> _What is required_
Lift every line from the entries that includes the word "étapes".
+---+
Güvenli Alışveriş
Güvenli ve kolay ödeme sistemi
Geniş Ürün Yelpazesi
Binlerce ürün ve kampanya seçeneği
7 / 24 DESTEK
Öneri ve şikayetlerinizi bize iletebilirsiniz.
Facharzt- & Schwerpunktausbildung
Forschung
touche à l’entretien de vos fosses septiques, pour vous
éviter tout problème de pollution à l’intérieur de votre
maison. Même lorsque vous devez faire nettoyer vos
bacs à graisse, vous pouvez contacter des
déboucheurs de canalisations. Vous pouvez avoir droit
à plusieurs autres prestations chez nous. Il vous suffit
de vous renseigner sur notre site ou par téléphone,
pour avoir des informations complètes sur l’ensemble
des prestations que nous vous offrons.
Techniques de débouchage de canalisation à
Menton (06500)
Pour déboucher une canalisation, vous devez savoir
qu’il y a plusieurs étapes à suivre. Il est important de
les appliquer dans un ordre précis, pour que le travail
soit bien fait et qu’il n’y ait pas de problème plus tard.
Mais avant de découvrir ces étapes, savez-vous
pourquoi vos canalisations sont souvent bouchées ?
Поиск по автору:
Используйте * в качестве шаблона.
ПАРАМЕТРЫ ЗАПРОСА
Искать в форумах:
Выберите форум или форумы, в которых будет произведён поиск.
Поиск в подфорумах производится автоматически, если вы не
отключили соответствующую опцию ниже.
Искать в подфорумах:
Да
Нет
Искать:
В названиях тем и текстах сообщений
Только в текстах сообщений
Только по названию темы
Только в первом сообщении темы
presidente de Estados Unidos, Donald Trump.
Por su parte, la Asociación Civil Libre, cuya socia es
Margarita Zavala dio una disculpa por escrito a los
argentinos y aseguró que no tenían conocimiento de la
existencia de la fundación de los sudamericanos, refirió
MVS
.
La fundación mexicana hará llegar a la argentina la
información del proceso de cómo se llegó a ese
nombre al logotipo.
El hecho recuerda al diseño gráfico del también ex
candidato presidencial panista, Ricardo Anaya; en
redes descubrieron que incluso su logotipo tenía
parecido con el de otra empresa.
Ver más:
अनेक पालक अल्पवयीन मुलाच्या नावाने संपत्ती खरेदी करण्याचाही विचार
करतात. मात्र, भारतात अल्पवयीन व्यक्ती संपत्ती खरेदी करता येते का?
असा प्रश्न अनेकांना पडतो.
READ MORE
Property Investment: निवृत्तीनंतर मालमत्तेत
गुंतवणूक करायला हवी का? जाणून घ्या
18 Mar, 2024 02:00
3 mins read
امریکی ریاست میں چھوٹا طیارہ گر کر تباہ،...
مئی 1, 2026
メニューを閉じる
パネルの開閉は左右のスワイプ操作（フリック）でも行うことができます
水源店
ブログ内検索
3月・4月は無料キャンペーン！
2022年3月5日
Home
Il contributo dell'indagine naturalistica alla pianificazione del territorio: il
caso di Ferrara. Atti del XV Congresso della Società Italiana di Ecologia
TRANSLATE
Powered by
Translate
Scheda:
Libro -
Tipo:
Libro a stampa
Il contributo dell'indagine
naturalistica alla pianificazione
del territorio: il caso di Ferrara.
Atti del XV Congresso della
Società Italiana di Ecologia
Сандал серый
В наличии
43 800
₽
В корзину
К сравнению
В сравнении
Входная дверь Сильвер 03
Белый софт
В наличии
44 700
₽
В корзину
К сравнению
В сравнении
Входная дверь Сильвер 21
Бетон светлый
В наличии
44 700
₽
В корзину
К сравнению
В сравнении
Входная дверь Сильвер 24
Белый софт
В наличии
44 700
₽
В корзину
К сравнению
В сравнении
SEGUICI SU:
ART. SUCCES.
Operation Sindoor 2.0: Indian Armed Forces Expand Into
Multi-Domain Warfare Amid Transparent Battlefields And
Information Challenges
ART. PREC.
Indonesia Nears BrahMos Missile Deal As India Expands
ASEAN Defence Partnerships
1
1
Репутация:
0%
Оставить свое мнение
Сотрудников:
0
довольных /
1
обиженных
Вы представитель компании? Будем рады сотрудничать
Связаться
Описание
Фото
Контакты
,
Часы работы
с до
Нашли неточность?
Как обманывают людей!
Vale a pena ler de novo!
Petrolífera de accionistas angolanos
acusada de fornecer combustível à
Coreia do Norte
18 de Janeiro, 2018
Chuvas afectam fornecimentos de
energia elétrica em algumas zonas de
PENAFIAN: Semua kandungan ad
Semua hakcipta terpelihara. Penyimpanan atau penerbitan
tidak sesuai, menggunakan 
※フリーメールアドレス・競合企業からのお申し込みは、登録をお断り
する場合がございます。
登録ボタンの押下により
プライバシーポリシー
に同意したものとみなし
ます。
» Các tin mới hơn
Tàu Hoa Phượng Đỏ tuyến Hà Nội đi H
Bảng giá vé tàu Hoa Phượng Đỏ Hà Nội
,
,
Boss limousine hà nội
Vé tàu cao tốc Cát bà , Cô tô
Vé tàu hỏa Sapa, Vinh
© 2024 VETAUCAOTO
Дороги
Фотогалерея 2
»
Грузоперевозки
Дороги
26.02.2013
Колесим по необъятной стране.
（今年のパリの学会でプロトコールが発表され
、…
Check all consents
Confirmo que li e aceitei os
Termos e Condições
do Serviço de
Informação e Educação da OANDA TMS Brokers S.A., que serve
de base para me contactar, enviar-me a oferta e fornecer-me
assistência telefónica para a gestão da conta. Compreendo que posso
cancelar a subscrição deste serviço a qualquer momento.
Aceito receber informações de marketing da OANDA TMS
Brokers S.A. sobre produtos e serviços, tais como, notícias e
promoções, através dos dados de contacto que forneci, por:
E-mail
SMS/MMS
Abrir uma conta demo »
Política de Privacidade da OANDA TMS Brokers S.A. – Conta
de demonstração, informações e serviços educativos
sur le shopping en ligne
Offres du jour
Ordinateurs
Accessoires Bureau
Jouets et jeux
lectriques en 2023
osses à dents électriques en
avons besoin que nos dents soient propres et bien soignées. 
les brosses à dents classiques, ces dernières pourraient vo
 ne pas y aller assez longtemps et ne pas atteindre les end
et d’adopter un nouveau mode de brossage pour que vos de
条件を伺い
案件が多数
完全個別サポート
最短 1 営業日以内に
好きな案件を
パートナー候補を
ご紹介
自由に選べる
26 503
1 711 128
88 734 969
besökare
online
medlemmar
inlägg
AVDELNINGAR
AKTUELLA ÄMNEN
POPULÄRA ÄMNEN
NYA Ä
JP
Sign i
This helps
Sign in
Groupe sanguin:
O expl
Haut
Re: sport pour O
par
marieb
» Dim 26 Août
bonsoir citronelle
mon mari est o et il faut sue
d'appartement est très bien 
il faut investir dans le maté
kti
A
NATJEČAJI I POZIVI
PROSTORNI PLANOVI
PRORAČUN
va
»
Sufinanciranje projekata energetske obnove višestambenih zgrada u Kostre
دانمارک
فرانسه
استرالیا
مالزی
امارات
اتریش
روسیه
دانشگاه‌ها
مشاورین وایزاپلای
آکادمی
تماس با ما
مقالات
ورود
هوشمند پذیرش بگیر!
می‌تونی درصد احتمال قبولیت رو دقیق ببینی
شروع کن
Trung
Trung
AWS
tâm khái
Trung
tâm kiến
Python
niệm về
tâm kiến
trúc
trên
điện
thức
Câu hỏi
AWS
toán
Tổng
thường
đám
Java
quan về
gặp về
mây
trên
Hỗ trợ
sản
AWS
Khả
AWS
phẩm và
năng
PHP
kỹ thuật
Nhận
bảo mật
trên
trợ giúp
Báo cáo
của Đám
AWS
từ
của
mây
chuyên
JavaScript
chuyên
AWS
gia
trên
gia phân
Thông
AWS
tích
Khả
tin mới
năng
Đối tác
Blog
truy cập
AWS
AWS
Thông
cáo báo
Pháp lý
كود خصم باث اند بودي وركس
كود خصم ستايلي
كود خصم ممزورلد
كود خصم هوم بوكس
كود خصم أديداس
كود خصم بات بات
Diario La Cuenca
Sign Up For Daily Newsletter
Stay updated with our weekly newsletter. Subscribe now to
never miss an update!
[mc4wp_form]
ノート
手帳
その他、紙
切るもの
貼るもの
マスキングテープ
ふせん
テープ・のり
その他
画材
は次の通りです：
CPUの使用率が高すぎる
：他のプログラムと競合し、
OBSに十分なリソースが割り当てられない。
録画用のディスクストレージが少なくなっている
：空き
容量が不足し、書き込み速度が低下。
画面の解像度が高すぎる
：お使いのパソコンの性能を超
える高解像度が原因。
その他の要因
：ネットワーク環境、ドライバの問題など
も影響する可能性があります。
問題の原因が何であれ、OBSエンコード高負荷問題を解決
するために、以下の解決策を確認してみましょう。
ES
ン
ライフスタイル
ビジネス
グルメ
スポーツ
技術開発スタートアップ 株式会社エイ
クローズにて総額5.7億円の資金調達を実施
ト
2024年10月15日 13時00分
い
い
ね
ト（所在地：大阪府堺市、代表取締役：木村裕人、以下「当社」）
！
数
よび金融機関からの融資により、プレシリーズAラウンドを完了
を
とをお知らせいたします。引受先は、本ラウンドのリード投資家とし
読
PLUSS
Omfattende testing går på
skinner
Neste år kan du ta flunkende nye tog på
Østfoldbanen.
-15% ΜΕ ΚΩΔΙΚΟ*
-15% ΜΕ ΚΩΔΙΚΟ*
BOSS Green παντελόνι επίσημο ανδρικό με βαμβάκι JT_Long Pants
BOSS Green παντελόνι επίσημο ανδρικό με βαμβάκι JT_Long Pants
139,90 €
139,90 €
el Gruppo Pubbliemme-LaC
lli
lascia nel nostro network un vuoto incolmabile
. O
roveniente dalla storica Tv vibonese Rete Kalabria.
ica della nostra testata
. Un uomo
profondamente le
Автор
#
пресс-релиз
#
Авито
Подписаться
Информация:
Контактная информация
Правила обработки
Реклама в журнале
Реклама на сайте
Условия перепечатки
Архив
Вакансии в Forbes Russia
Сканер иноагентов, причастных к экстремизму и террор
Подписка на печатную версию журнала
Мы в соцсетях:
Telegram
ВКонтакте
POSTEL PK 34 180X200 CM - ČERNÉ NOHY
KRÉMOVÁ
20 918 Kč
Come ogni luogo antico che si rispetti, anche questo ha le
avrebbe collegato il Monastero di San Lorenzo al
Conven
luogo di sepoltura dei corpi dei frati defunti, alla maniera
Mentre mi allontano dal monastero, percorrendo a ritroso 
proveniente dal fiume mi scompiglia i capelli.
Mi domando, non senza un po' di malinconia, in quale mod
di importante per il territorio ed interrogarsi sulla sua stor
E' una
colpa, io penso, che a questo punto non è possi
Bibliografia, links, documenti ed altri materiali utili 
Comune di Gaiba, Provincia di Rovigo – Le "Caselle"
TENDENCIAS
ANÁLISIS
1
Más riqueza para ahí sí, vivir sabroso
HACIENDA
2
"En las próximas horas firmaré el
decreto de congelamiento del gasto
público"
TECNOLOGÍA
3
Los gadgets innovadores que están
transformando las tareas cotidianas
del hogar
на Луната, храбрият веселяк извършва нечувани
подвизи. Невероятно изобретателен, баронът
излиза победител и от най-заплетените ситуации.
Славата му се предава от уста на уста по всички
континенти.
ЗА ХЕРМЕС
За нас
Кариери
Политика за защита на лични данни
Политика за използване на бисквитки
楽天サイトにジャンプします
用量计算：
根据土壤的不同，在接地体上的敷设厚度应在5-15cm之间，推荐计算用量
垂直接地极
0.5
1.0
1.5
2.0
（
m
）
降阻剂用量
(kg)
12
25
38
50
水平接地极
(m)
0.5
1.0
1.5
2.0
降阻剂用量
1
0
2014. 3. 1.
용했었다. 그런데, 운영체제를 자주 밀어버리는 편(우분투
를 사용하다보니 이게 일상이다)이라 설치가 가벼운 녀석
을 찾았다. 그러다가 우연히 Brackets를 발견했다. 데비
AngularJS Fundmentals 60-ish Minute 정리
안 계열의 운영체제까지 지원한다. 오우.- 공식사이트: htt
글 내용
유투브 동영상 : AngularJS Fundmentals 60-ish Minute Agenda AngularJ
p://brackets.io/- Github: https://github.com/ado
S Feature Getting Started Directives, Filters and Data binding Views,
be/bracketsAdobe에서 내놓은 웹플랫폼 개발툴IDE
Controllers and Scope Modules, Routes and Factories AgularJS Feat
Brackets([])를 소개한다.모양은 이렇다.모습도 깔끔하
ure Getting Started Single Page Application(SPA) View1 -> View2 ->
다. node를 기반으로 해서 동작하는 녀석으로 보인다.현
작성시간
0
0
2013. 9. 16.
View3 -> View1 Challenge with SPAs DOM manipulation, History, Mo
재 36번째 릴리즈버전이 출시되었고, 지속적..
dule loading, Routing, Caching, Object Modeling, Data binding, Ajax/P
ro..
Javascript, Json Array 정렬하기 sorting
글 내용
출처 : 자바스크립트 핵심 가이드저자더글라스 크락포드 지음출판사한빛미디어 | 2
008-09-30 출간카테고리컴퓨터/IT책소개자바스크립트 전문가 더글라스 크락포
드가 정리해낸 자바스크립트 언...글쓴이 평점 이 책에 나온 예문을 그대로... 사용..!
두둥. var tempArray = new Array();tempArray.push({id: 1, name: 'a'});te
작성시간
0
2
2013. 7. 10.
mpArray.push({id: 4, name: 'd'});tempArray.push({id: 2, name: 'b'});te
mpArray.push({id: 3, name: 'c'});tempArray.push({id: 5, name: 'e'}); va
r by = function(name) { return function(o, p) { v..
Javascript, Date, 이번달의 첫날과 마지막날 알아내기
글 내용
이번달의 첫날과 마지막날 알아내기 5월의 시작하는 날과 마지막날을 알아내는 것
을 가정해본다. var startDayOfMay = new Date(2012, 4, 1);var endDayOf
+---+
> _Answer to this task_
qu’il y a plusieurs étapes à suivre. Il est important de
Mais avant de découvrir ces étapes, savez-vous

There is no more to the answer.